Top of the list is the position of Mr Maduro in a transition. “There’s no way to hold a free election with him in power,” says Mr Abrams, adding that Mr Maduro could be a candidate. Hardliners on both sides might reject whatever negotiators agree to. Then there are Mr Maduro’s allies. Russia has reportedly sent security specialists to Venezuela. The Trump administration has given Cuba no incentive to help dislodge Mr Maduro, having stepped up sanctions against the communist island in what looks like a bid to secure the Cuban-American vote in Florida.
Critics of American policy point out that sanctions have never toppled determined dictators. Although the humanitarian crisis in Venezuela is of Mr Maduro’s making, the longer sanctions last the more they will add to it. But what is the alternative? Even if a military coup were possible, “we know that a negotiated solution is more likely to produce a stable democracy,” says Mr Abrams. He is frustrated that the European Union has not widened sanctions on individuals in order to make agreement easier.
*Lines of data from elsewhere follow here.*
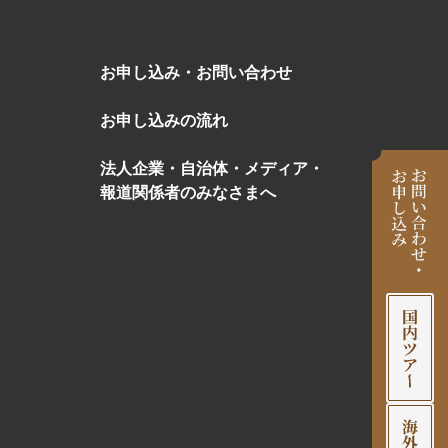
お申し込み・お問い合わせ
お申し込みの流れ
法人企業・自治体・メディア・
報道関係者のみなさまへ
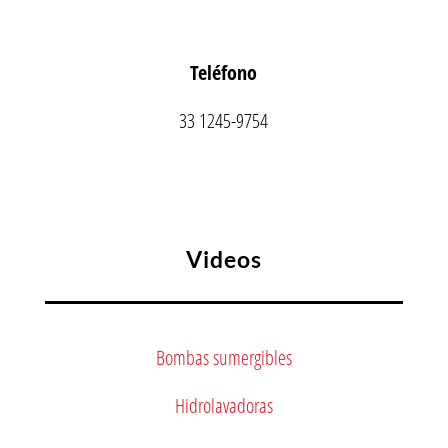
Teléfono
33 1245-9754
Videos
Bombas sumergibles
Hidrolavadoras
Mr Maduro’s people are likely to agree to a transition only if they have credible guarantees that they will not be jailed or expelled from politics. Rather than an amnesty, that means a national-unity government in which they have sufficient power to protect themselves, argues an experienced former American diplomat. “All negotiated transitions have involved guarantees for the losers.”
Without such an agreement, El Arepazo’s customers may be in for a long wait. Beside the café, groups of men sit at tables under an awning playing dominoes. The scene could be that on Miami’s Calle Ocho, where the Cuban exiles’ domino games have lasted 60 years.